I think that him being older is actually a good thing. I do!
I was one of the two youngest to graduate from my high school and we got NO awards for being the youngest, no recognition, but we were always playing catch-up to our peers, right from the beginning. I managed to graduate with good grades and I was always a mature child, but I can tell ya that entering college and being too young to go out with my friends to some of the places they went because I was still a minor was a bit of a bummer!
But even more than that, being younger and less mature in elementary school was no benefit!
I agree with all the others, and am interested in what experience he has had learning letters and fine motor skills.
Is he just behind because he hasn't been introduced to them?
Do you play with playdough, kid's scissors, other manual dexterity things, and does he get read to a lot and watch Sesame Street?
Everyone's advice is great.
I often see kids with fine motor delays (I teach 4 yr old preK). Some make tremendous progress without being evaluated simply by being exposed to more activities that develop fine motor strength and coordination. Play doh is a huge one, as is cutting, ripping, legos, etc. Look online for recipes for "gak"- it's a homemade silly putty made with elmer's glue and borax. It is fantastic for increasing fine motor strength. If you want to spend $, you can look online for theraputty. I'm using that now with a student (and for myself as I have developed fine motor issues).

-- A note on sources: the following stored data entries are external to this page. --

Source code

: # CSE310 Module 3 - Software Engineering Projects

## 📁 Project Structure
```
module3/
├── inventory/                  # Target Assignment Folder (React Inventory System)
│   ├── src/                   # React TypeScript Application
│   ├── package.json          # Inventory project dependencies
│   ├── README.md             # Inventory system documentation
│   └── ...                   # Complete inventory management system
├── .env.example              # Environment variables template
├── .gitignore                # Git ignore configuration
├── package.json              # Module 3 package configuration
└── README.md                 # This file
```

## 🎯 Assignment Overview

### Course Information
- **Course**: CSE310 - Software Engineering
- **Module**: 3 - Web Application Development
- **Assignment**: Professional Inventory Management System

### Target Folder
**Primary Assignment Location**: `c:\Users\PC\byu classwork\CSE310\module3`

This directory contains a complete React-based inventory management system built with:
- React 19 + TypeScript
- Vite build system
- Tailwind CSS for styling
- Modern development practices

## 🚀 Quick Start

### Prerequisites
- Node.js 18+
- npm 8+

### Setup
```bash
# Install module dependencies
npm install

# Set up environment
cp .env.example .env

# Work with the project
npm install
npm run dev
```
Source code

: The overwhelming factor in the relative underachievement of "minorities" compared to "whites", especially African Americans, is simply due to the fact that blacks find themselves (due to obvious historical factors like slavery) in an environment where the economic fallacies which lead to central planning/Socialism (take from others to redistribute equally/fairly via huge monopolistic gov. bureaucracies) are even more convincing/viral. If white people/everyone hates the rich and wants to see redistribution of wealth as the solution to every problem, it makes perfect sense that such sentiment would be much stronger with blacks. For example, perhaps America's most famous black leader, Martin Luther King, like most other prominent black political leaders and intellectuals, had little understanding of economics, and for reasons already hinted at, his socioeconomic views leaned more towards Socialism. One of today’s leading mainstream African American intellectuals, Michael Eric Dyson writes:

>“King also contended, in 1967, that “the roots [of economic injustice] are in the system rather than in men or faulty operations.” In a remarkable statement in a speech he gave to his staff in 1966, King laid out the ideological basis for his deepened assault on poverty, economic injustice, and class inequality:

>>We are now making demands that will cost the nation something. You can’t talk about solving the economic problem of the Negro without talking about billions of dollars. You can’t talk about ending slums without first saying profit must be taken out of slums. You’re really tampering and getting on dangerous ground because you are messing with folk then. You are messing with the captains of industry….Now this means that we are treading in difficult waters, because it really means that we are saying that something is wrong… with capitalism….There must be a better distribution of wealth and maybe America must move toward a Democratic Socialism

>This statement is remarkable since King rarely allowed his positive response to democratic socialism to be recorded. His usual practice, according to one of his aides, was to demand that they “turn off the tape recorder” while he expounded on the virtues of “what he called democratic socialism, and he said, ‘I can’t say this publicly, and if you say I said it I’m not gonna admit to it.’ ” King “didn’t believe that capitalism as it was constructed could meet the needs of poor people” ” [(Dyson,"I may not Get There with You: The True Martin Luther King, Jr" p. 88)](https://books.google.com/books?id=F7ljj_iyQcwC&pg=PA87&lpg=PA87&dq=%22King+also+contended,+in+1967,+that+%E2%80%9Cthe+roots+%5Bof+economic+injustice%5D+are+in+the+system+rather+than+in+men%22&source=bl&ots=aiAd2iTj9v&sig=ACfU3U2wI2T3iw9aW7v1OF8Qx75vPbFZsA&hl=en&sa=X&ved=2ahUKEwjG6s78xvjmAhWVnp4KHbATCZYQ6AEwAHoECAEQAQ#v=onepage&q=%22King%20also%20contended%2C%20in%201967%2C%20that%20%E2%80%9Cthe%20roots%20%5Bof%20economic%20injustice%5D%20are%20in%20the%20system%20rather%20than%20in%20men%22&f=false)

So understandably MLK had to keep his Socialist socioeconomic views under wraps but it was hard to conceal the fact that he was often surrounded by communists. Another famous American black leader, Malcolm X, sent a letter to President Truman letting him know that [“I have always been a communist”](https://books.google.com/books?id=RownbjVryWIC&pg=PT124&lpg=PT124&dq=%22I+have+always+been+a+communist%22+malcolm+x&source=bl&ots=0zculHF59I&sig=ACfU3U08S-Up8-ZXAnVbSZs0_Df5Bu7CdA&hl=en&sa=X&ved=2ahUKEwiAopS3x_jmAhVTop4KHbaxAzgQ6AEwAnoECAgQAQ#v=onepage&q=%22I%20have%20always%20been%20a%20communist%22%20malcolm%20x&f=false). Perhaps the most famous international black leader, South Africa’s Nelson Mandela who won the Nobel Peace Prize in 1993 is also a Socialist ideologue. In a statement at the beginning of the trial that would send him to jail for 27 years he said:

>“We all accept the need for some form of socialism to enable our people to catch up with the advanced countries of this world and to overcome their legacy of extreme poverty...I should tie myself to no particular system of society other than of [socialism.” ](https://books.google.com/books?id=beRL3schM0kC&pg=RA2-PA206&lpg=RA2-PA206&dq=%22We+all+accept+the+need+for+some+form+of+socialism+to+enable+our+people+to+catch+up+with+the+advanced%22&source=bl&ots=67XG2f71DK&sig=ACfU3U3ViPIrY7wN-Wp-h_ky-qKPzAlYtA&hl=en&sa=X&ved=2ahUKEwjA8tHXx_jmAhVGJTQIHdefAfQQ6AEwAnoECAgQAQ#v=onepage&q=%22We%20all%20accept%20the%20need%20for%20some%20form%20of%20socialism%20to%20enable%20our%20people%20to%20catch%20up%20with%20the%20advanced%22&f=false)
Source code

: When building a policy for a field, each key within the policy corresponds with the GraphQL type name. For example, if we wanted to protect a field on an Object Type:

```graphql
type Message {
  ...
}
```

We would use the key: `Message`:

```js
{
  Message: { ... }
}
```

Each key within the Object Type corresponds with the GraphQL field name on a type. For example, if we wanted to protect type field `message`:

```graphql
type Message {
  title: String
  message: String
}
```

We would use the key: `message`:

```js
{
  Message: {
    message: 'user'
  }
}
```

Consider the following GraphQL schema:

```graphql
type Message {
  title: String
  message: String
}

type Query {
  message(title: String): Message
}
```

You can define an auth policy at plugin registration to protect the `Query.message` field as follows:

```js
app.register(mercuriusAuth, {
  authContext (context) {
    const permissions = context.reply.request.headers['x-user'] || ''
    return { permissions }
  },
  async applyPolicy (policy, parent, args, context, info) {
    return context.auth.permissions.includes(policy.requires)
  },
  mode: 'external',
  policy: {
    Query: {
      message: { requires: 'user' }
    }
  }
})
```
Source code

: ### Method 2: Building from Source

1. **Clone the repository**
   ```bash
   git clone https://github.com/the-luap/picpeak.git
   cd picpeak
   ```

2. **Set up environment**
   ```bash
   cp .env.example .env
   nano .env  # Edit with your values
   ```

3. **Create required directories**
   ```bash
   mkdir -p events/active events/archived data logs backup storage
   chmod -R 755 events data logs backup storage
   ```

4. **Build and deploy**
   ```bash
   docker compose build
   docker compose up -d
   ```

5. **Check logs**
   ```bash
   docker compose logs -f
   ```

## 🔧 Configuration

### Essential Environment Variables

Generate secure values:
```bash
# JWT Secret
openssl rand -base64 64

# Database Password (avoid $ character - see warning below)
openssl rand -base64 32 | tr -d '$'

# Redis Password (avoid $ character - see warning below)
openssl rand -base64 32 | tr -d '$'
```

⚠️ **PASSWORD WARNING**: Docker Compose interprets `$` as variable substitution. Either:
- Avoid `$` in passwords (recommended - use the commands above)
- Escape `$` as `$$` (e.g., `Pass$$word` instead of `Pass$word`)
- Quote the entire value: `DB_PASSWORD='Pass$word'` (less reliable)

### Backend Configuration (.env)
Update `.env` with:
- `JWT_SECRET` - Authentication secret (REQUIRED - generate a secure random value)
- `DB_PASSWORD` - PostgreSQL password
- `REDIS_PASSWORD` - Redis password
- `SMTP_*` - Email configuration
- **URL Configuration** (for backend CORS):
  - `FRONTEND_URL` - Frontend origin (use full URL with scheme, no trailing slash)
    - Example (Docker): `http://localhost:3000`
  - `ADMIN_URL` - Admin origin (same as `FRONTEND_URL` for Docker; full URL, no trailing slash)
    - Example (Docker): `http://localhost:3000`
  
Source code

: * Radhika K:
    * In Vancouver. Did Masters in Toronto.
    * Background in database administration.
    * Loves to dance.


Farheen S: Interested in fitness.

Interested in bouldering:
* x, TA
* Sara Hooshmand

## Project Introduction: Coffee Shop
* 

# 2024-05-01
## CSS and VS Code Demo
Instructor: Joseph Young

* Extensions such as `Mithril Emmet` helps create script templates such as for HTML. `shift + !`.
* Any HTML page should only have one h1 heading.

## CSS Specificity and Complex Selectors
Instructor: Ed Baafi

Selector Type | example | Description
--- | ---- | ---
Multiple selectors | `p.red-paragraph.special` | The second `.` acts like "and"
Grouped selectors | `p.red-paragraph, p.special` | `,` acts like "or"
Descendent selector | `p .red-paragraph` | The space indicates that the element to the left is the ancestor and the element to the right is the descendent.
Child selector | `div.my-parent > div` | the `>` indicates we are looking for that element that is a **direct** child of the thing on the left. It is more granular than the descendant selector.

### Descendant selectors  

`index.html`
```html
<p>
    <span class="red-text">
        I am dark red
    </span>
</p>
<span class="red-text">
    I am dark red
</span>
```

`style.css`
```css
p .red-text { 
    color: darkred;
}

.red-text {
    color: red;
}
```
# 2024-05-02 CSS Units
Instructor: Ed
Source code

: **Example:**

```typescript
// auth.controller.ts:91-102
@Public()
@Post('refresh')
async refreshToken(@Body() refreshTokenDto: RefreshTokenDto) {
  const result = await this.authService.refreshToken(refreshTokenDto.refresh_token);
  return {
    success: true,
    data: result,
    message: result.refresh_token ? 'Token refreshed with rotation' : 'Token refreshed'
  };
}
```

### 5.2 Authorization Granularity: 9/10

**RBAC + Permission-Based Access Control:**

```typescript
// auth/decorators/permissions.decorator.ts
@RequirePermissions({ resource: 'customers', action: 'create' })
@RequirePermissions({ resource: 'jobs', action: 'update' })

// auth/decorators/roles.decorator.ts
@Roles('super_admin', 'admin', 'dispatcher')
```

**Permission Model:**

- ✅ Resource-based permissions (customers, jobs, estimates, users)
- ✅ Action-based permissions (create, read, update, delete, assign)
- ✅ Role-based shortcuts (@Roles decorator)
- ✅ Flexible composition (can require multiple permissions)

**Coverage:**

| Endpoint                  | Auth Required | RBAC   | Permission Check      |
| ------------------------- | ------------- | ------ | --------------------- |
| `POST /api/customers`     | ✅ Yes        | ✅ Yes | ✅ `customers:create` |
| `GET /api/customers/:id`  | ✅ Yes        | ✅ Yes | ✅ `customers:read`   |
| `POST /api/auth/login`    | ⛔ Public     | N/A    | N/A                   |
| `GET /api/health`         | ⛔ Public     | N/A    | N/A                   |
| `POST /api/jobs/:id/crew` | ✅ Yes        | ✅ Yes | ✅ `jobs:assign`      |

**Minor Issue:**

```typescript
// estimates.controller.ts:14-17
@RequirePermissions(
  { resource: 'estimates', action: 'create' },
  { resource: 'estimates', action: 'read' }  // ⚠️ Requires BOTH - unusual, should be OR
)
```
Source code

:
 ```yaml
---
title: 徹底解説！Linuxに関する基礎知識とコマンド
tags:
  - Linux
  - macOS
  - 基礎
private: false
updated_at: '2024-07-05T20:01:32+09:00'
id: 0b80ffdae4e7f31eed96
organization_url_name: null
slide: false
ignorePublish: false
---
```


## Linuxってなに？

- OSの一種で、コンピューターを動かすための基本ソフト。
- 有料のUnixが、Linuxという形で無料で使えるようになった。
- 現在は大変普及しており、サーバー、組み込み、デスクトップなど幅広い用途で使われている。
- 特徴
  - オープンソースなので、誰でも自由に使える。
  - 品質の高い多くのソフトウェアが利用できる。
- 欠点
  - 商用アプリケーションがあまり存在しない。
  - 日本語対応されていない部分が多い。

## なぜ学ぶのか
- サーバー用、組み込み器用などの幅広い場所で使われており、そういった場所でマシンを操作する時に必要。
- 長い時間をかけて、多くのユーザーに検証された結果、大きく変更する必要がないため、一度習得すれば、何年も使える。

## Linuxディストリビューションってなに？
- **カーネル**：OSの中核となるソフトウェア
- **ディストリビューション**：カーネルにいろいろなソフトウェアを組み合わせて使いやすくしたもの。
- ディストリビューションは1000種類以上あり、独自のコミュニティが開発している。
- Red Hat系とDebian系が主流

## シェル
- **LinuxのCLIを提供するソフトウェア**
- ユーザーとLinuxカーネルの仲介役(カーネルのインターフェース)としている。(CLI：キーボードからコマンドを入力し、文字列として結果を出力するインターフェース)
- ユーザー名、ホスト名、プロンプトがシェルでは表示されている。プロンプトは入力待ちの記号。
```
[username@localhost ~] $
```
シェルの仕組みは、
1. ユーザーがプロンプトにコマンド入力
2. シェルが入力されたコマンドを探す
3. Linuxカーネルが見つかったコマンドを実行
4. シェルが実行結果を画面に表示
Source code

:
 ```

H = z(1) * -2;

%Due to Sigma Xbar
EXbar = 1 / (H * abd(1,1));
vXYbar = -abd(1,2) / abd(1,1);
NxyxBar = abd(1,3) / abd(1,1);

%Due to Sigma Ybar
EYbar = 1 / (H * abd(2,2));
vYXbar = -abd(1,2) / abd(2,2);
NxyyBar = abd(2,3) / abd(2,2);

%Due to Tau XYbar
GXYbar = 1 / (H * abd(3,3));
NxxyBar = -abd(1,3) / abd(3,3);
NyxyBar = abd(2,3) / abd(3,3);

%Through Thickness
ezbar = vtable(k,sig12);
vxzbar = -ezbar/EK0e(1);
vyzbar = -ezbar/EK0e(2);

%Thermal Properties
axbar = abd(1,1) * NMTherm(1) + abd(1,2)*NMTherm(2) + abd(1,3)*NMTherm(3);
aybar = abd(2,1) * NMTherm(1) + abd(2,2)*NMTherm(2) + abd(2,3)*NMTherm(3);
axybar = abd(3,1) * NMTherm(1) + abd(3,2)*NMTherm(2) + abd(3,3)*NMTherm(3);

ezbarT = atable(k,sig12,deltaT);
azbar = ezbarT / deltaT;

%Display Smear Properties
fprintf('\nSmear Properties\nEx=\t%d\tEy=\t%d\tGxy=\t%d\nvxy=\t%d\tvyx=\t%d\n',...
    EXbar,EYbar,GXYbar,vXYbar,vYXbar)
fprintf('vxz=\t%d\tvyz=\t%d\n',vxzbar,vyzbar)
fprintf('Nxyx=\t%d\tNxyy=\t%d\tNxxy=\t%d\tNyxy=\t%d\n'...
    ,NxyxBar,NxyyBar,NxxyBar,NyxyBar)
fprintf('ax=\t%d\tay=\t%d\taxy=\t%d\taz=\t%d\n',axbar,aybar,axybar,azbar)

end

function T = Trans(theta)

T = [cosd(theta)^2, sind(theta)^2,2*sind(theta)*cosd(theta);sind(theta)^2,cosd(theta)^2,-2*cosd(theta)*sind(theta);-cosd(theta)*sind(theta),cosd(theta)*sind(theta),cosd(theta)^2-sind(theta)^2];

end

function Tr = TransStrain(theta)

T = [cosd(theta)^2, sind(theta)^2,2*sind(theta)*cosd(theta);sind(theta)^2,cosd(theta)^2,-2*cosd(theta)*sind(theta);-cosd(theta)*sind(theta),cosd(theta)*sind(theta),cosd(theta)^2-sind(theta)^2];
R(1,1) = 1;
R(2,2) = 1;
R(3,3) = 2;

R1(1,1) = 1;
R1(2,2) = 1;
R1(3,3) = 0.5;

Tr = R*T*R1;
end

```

You can kill 2 birds with 1 stone by using play doh and gak to form letters and play games like that :) You can also get alphabet cookie cutters pretty cheap. Or, use legos to build letters.
I can't say if an evaluation is necessary, but it probably wouldn't hurt. It can either give you peace of mind or if he needs help it'll get him that. Even if it were determined he needs help when he really doesn't, it certain wouldn't hurt him and only benefit him.
As for junior K, I'd look more in to what it is. Is it the kindergarten curriculum but with smaller class size? What modifications do they make that makes it different from regular K? Also, is there an option to move to first grade after if he catches up? In my district, the goal of junior K is to get the kids to the point by the end of the year where they can go to first grade. Of course, if necessary, some kids go to regular K after junior K, but many move on. It is designed for children who are less mature for developmental reasons (not learning disabilities). It is often full of younger boys, but since it is normal for some kids to learn letters later or develop fine motor skills later, you will some older 5's in there too. The junior K acknowledges these typical developmental differences, whereas most traditional K classes do not.
The only concern I have is that you were told as early as December that he would need Junior K. In conference, I may mention it to a parent as a potential option for a child who is struggling due to maturity, but I would never decide so early on that a child belongs there. A LOT can change in the next few months, especially if you start working more at home on these skills.